ACTIONS TO TAKE:
[1] In the episode notes on quantum mechanics, who does the correction name as the person behind the telephone telepathy experiments?
[2] Continue the episode notes on quantum mechanics from the point where they stop.

DOCUMENT TEXT:
┄┄┄┄┄┄
Puzzler: If I'm writing a recipe that calls for 1 part butter, 4+ε parts peanut butter, and 8-ε parts powdered sugar, and 4 parts semi-sweet chocolate, what am I making?

Q&A: There was no Q&A for this episode.

Additional Materials:

CORRECTION:

  • I mentioned in a quick glib that Dean Radin was the guy doing telephone telepathy experiments. That was incorrect, Dean Radin is the guy behind the "Global Consciousness Project." It's Rupert Sheldrake who's behind the telephone telepathy stuff, and though HE doesn't directly attribute it to quantum mechanics, he thinks it's part of some so-called "morphogenic field," which makes about as much sense as Richard Hoagland's "hyperdimensional physics," other people DO attribute it to quantum mechanics.

Transcript

Claim: There is no specific claim to describe for this episode. Quantum mechanics - simply the term itself and many of its major principles - are fundamentally abused daily, if not hourly, if not minute-ly by new-agers, pseudoscientists, and just in general by people saying some radical advancement in a field is a "quantum leap." One generally need only say the name "Depak Chopra" and many instantly know what I'm talking about.

The purpose of this episode is to give an overview of quantum mechanics itself and then five of its primary principles -- well, four really, since one is a technicality. The hope is that with these explanations, you will be able to hone your own B.S. Detectors™ against quantum nonsense when you hear it. I'm then going to go through a few examples perpetrated by Andy Basiago; more on him when I get there. And then I'll wrap up with an interesting question of whether, because of quantum mechanics and relativity, Newtonian mechanics, AKA Classical mechanics, is dead.

Overview of Quantum Mechanics

Without going through math and a lot of explanation that's not the focus of this episode, quantum mechanics is basically the physics of the very small. We’re talking about what happens on atomic scales, what happens with electrons (sub-atomic particles), the particles that make up protons and neutrons called quarks, and also the properties of light. We are NOT talking about time, space-time, nor any object on the macroscopic scale, where “macroscopic” means in this context objects that are about the size of a cell or larger (collections of millions of atoms).

Quantum mechanics is weird. In fact, it almost fits the very definition of “weird” since many of the observations at atomic scales defies our concept of how objects “should” act. I think this is why a lot of purveyors of modern pseudoscience rely on an appeal to quantum mechanics to describe how their ideas work: Since most people don’t understand quantum mechanics beyond the “things get weird” part, people are more willing to accept a “quantum mechanics says this can happen” claim and just trust it.
┄┄┄┄┄┄
LISTED RECORDS:
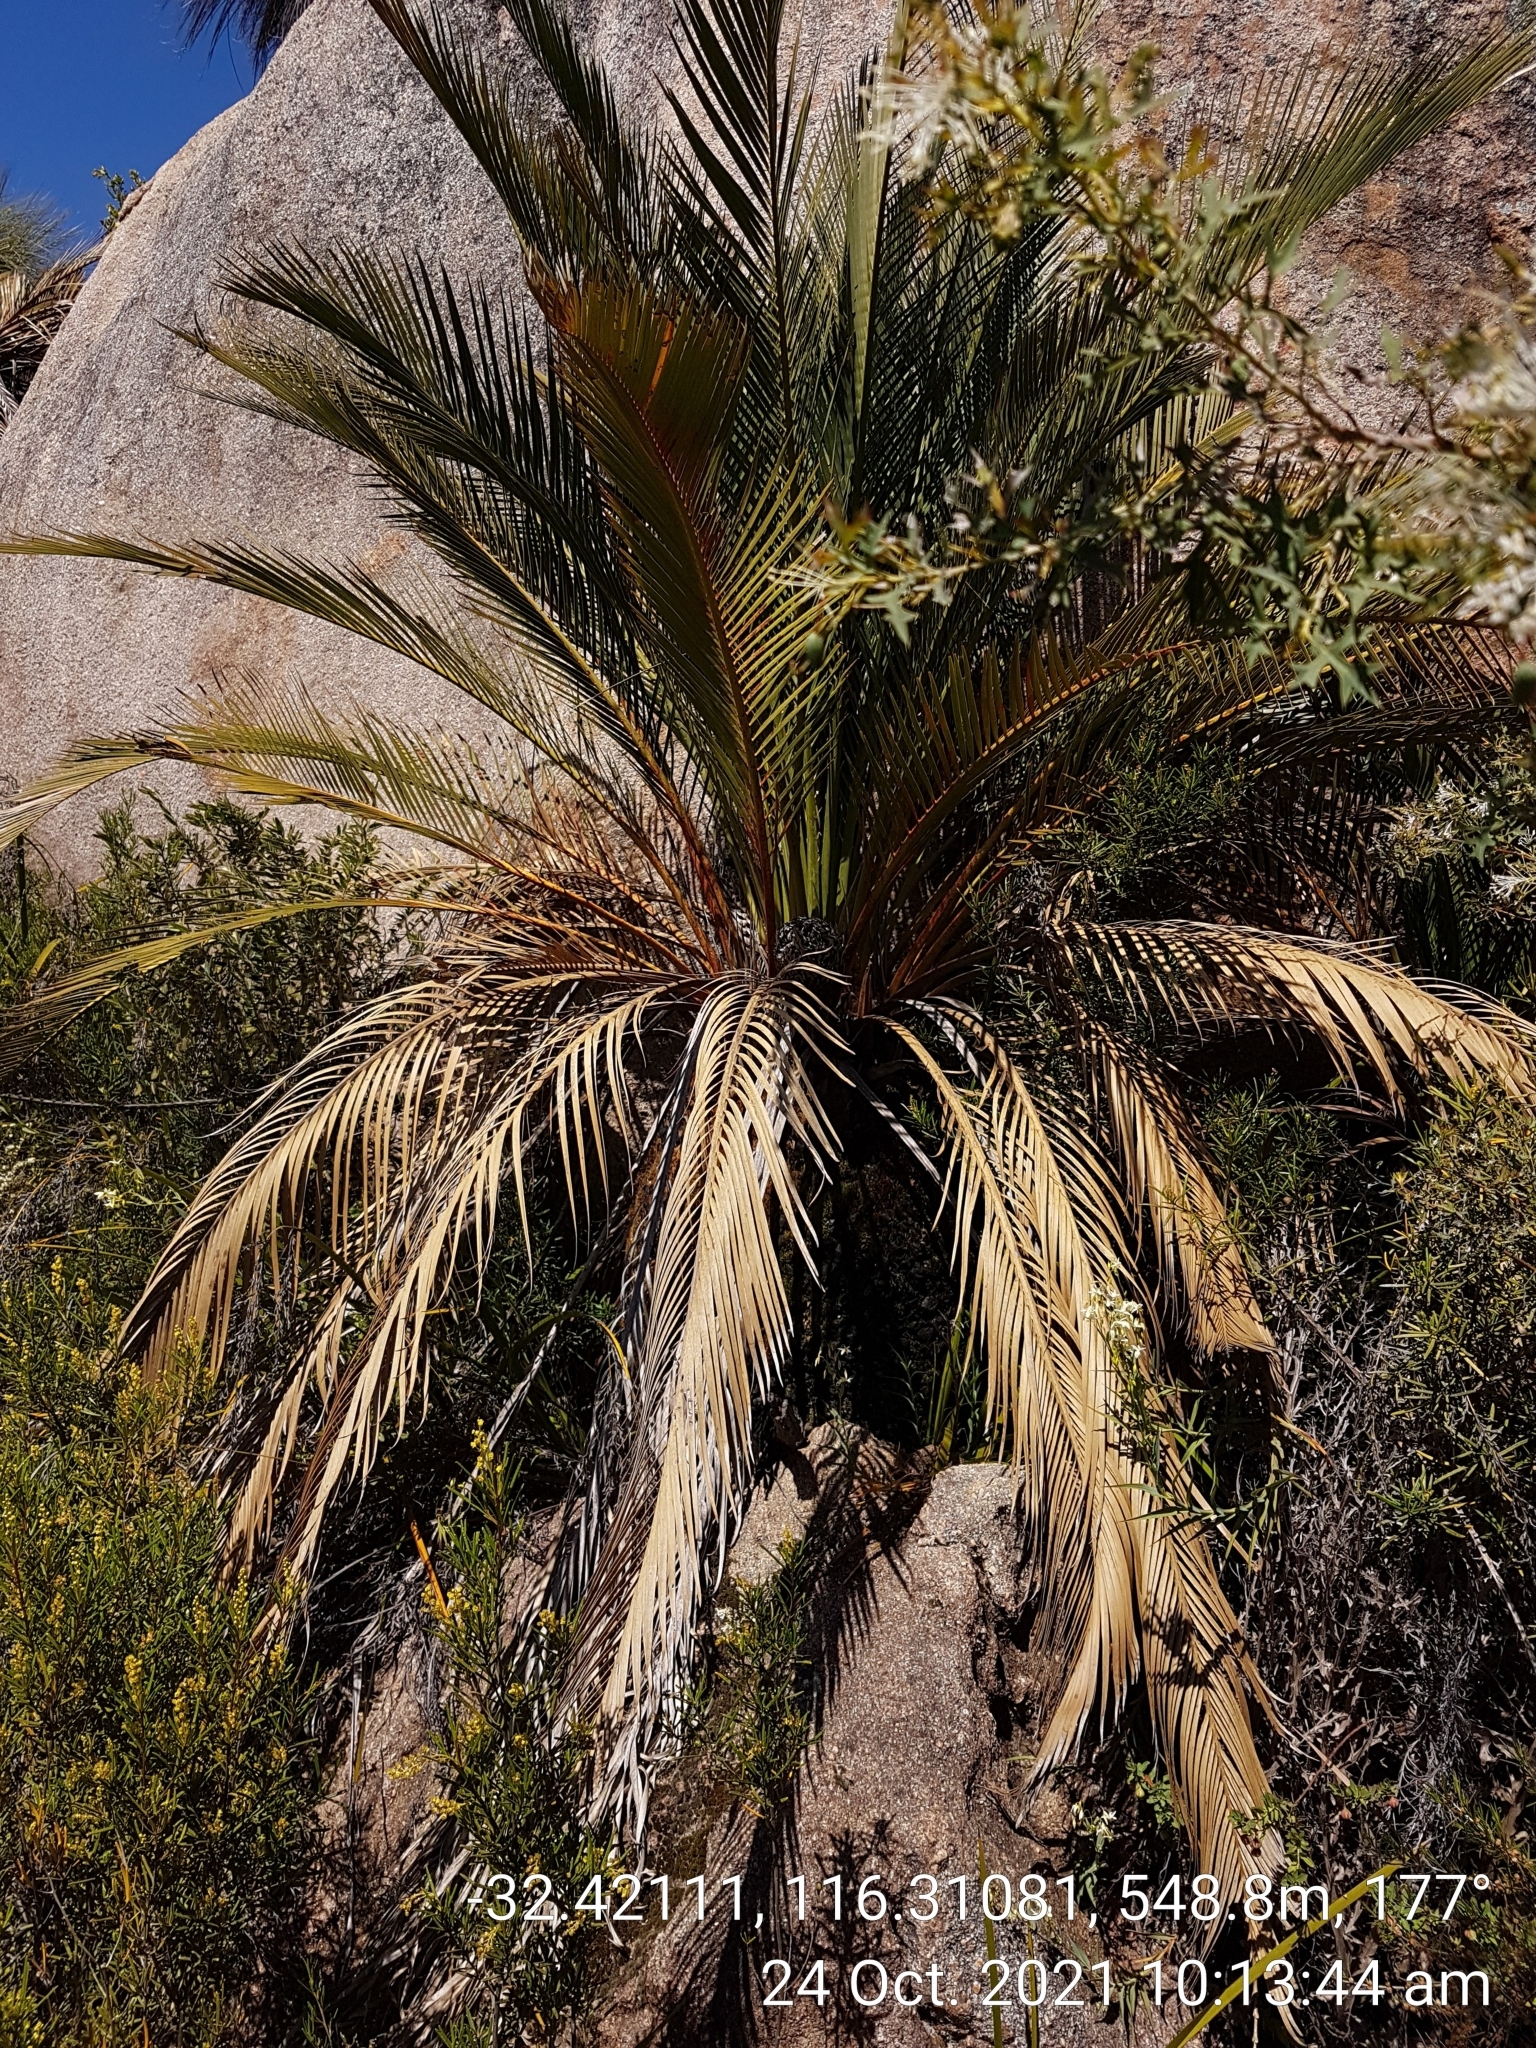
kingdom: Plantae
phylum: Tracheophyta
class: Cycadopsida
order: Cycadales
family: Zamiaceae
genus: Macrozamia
┄┄┄┄┄┄
SOLVED PROBLEMS:
[1] Rupert Sheldrake

[2]
But, you can't use quantum mechanics to argue that psychic powers work. Nor that time travel is possible. Nor even that information (which also has a very specific definition) can be transmitted instantaneously.

Background: Definition of "Quantum"

In physics, the term "quantum" does not mean “magic” nor “[fill in the blank with something].” It has a very specific definition: A discrete quantity, usually of energy. In fact, the whole field of quantum mechanics is based around the idea that energy cannot come in a pure spectrum of intervals, but it can only happen in discrete – albeit very small – packets. A good analogy is the beginning of the classic musical piece, "Rhapsody in Blue" by George Gershwin: [Clip from Rhapsody in Blue]

After the trill, the clarinet plays a glissando, what sounds like a continuous note that varies over nearly two octaves of pitch. If you were to analyze a good recording of a good clarinetist, you would be hard-pressed to find discrete, individual notes: It would seem like a continuous range. That's how energy was thought of before quantum mechanics. What forms the foundational idea of quantum mechanics is that if you go small enough - if our recording was good enough and the analysis software was good enough - you would see that the appearance of a continuous range was really made up of individual, discrete steps. Each step is an individual "quantum," or you could say that the note, at a very small scale, was "quantized."

Another way to think about this is what my second semester of quantum mechanics professor said in college: Grades in his class were quantized. We either got an A or an F, nothing in between, there was no range.

This was a very novel idea 100 years ago and it still surprises many people. But, that’s what “quantum” means, no more, and no less.

Putting the word "quantum" in front of another word does not make that other word suddenly mean something different. In fact, as it is normally applied these days, it makes the other word meaningless.

Background: Quantum Leap

One such example is the term "quantum leap." I swear that every time I hear or see some commercial that says their product represents a "quantum leap" in technology, I throw up a little bit in my mouth. After rinsing and brushing thrice, I explain my absence to my companions.

The term "quantum leap" describes something very specific: When an electron jumps from one energy state to another, without passing through any energy state between. Classically, this is represented simply as moving from one energy or electron shell to another. In doing so, it either releases or absorbs energy, depending on if it's moving to a lower or higher energy state.

That's it. It's a very, very, VERY tiny movement within the structure of an atom. Energy states are quantized, so it moves from one energy state to another without being able to pass through anything between them. Incidentally, that means that the television show "Quantum Leap," starring the actor that killed Star Trek, was somewhat correct in its use of the term, since the main character jumped from one point in time and space to another without passing through any of the intermediate time and space.

As you may be figuring out by this point, quantum mechanics has a very specific set of rules and governing equations that have been verified to be correct to within measurement capabilities. (Hence it is also a “theory” in the scientific sense.) And, because quantum mechanics does not make sense to many people in our every-day world, and the math is hard, physicists have come up with some analogies that are used to describe some of the consequences of the field.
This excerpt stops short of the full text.